Larval hostplants. As in India, Paederia is utilized in China (Pittaway, pers. obs. 2004), Japan and Taiwan. On the latter island this includes Paederia cavaleriei and Paederia foetida.
[In captivity, larvae will not accept Galium or Cephalanthus occidentalis as substitutes for Paederia. They will reluctantly feed on the former but die some weeks later.]
Unknown.
China: Hebei; Beijing; Shaanxi (Niubeiliang Biosphere Reserve, 2802m); Henan (Baotianman National Nature Reserve; Xinyang; Neixiang County); Jiangsu (Nanjing); Shanghai; Zhejiang (Tianmu Shan; Hangzhou); Hubei (Changyang; Wuhan); Hunan; Jiangxi (Jiujiang); Fujian (Liufang); Sichuan (Baoxing; Kangding; nr. Miannning, 7000'; Emei Shan); Yunnan (Funing; Yanmen; Dali; Molangshan, Yuxi, 1170m); south Xizang/Tibet (Namjagbarwa region, 850-2950m (Wang, 1988); Milin, 2900m; Mainling); Guangdong (E. Nan Ling; Xiaolan; Xiaolou); Hong Kong; Guangxi (Guilin; Liuzhou).
Kendrick (2002) states that this species is only a rare stray in Hong Kong, with only four individuals having been recorded.
[In China, montane populations recorded as Neogurelca himachala should be checked carefully to make sure they are not Neogurelca montana (Rothschild & Jordan, 1915), which has been recorded as far north as Beijing (Xu ZhenBang, pers. comm. 2020).]
Taiwan: Tainan Hsien (Kuantzuling, 1000'); Nantou Hsien (Puli); Kaohsiung Hsien (Shanping, 640m; Liukuei); Taipei (Sindian); Taipei Hsien (Fushan).
North Korea: South Hamgyong Province (Wonsan).
South Korea: Kyonggi Province (Gwangleung); North Chungchong Province (Songni-san); North Cholla Province (Jiri-san); South Cholla Province (Baekyang Temple; Wolchul-san; Seonam Temple; Gwangju); North Kyongsang Province (Andong); South Kyongsang Province (Geoje-do; Namhae; Ulsan; Jinju; Hamyang); Cheju Province (Cheju-do; Halla-san; Youngsil; Ara-dong; Topyung; Seoguipo; Soheung; Isidol).
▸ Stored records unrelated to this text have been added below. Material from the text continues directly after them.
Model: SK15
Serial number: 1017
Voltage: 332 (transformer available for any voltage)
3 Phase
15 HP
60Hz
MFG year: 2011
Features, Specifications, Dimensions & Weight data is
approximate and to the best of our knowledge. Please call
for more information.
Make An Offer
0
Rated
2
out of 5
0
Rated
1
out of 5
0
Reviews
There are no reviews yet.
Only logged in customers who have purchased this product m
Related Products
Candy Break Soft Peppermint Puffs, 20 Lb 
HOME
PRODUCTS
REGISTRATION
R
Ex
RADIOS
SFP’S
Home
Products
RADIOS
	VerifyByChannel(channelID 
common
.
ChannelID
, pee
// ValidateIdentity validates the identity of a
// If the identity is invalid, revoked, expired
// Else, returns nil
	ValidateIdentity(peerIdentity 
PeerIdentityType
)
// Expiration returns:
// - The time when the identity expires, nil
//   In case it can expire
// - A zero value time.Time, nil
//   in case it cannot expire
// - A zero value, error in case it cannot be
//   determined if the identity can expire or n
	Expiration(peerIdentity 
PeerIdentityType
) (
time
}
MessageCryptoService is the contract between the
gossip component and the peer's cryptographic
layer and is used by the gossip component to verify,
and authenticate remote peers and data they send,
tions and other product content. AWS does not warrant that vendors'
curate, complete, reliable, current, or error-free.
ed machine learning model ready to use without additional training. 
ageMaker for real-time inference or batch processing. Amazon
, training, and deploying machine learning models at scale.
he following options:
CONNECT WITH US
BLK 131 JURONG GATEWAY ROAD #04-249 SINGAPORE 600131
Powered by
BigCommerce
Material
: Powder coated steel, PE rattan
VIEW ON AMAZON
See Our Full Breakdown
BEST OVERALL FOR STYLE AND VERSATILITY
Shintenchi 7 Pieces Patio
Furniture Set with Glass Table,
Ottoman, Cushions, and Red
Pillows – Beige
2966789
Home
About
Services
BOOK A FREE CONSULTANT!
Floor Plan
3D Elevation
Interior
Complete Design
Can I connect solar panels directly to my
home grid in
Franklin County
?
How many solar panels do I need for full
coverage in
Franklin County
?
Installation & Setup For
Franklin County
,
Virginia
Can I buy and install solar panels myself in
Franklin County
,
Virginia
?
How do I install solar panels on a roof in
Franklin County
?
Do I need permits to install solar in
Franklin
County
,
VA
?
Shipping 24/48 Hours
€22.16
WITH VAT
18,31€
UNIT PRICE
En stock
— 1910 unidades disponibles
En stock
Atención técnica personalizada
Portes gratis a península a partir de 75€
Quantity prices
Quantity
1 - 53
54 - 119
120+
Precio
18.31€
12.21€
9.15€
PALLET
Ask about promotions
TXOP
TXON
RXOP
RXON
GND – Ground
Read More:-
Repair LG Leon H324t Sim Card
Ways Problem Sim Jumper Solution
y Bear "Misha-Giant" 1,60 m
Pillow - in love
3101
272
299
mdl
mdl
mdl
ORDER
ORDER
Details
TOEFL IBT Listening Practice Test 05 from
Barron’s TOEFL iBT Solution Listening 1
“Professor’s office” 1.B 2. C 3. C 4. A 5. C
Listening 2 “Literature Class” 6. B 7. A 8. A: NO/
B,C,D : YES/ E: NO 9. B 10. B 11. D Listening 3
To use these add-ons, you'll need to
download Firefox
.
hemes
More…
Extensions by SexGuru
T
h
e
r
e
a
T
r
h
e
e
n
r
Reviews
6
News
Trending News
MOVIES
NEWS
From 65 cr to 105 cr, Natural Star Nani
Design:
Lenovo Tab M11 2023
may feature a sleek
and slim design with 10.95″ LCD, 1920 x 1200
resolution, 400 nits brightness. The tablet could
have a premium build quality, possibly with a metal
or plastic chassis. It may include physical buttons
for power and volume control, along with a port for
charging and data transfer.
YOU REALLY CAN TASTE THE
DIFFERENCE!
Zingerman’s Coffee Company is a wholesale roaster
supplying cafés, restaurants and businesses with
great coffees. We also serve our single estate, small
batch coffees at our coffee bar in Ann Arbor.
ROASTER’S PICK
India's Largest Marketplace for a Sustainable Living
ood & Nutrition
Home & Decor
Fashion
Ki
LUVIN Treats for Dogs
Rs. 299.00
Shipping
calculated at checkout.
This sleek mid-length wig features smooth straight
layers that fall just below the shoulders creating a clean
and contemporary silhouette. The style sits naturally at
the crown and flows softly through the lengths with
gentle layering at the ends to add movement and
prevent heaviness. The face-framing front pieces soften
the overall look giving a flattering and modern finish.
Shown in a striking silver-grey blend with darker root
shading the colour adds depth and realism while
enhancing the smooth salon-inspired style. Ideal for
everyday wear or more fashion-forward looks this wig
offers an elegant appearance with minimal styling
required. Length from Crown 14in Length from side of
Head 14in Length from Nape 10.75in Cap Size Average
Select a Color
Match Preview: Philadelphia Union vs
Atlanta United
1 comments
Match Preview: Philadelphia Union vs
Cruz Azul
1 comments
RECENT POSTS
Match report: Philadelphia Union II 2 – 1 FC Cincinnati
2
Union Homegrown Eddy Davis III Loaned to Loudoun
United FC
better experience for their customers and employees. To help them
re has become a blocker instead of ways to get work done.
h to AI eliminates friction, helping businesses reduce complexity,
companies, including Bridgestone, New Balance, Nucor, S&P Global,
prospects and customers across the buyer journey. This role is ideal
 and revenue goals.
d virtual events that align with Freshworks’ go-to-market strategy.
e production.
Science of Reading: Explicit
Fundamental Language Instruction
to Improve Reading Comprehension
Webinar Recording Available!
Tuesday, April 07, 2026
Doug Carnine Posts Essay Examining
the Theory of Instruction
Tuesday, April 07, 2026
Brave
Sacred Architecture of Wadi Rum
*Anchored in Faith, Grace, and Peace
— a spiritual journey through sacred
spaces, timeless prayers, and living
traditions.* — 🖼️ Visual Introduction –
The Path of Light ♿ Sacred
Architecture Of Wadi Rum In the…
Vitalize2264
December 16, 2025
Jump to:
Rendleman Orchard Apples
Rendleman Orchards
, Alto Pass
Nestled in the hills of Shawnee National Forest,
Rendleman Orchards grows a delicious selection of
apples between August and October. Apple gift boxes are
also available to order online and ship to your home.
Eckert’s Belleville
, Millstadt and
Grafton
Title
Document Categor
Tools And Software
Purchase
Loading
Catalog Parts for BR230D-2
Japan: Hokkaido (Obirashibe); Honshu (Chiuzenji; Fushiki; Kanazawa; Kawazaki; Kobe; Nagasaki; Niigata; Nikko; Oiwake; Yoshino; Dorokawa; Shimonoseki; Tokei-ji; Tokyo; Yokohama; Nashimoto; Kaibara; Hirakura; Fujimi Heights; Bushi); Shikoku (Matsuyama); Kyushu (Kagoshima; Higo Prefecture; Nagasaki; Chiran); Tsushima; Tanegashima; Ryukyu Archipelago (Yakushima).
Nepal, northeastern India (Arunachal Pradesh), northern Thailand, southwestern, central and eastern China (including Xizang/Tibet), Taiwan, North Korea, South Korea and Japan.
Map: Distribution of species of genus Neogurelca in Asia. The ranges of three species are represented by dashed lines. The blue circles indicate the populations of N. montana montana in Yunnan and Sichuan, the blue stars indicate the populations of N. montana taihangensis in Beijing and Hebei (© Xu, He, Yang, Kitching & Hu, 2023).